2012. © Sony Pictures

That is an enormous, beautiful picture. The planet heaves with earthquakes, skyscrapers sink into deep rifts, Jesus Christ the Redeemer in Rio de Janeiro topples to the ground, a crack splits the Sistine Chapel’s ceiling, separating the God’s hand from Adam’s in Michelangelo’s famous fresco. The earthquakes are followed but tsunamis and a small handful of people rush to the safety of the modern arks built to save not the righteous but the ones with a billion-euro ticket.

The scale of the calamity is mind-boggling, but could this happen in reality? The film’s authors claim that it is entirely possible: indeed, the Earth crust was agitated by a stream of neutrino from the sun. Yes, the very neutrino that were so named exactly for being neutral, barely interacting with anything at all. Trying to dissect the rest of inaccuracies in the movies is a thankless job. In 2011, NASA ranked 2012 the highest on the list of the most absurd sci-fi films ever.

Waterworld. © Universal

Those who are destined to hang are not going to drown

The glaciers melted and the land sank into the water.

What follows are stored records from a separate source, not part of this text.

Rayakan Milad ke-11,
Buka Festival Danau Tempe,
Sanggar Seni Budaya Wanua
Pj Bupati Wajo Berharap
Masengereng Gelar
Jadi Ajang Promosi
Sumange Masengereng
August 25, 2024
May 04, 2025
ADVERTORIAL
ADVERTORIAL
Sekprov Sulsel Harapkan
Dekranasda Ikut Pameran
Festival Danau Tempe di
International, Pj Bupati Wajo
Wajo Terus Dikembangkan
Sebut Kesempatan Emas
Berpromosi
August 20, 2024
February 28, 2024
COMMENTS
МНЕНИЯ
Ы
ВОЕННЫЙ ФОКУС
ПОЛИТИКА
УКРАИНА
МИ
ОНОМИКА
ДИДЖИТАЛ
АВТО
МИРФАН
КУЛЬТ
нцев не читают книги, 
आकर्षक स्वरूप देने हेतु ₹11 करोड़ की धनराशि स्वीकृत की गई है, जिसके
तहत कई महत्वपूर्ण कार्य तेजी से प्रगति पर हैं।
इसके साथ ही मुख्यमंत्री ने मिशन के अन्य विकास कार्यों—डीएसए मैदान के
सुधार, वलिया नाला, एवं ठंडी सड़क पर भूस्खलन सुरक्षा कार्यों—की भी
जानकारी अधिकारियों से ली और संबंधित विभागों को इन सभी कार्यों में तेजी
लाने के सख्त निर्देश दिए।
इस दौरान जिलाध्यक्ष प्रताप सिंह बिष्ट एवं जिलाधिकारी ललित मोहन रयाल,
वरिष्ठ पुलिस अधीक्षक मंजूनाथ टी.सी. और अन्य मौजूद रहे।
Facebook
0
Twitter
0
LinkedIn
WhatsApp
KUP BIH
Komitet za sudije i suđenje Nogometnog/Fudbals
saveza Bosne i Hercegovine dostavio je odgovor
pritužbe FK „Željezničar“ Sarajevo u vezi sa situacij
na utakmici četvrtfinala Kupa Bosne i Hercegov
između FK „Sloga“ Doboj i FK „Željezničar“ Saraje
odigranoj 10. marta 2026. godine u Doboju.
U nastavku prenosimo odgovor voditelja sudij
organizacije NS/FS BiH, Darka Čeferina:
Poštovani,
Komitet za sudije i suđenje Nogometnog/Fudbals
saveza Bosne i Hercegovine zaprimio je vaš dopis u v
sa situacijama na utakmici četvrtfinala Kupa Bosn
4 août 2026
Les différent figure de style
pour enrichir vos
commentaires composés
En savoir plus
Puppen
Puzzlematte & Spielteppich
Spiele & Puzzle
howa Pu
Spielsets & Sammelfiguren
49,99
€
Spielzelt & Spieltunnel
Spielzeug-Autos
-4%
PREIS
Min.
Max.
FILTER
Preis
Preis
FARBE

There is a severe shortage of everything from food to fresh water and fuel. The few survivors, both peaceful people and bandits, are looking high and low for dry land. This is the reality of Waterworld by Kevin Reynolds. It looks like a plausible situation at first; the polar ice caps melting due to global warming may lead to sea level rising up to 60 meters and many cities may be flooded as a result. But estimates show that most of the land will still remain above water. And besides, even if we do accept the scale of the flood depicted in the movie, it is safe to assume that people will keep moving to higher inland areas and the survivors will still end up on land and not in the middle of the ocean.

I am Legend. © Warner Bros. Pictures

Sick and tired

Dawn of the Dead. © Sony Pictures

Let’s not discard epidemics as an effective way to dispose of humanity, especially since this has happened before, like that time plague killed 90% of London’s population. There is even a separate sub-genre of movies where the sick become zombies with hordes of the living dead roaming streets of deserted cities chasing around packs of survivors. Dawn of the Dead, I am Legend, 28 Days Later are among the best films in the genre.

Is such zombie apocalypse actually possible though? Obviously, the good old-fashioned rotting shambling corpses are not a thing; a body in such condition is just not capable of traveling very fast. The aggressive infected that transmit disease through biting are much more plausible; diseases like rabies do exist in our world. But rabies does not lead to large-scale outbreaks even in wild animals, not least because the infected animal quickly deteriorates and dies of exhaustion.

Airborne infections, like pneumonic plague, are much more dangerous. But lucky few have been known to recover from this disease or outright resist it, even in unhygienic conditions and lack of effective cure. Nowadays, a well-timed quarantine may help localize a disease outbreak at a very early stage. It was for this reason that Neil Gaiman and Terry Pratchett in Good Omens made Pollution one of the Four Horsemen of the Apocalypse instead of Pestilence who has retired as a Horseman upon the discovery of penicillin.

So wash your hands before eating, sort your waste, and don’t panic; humanity has a lot of problems on its hands but total extinction is not yet on the table.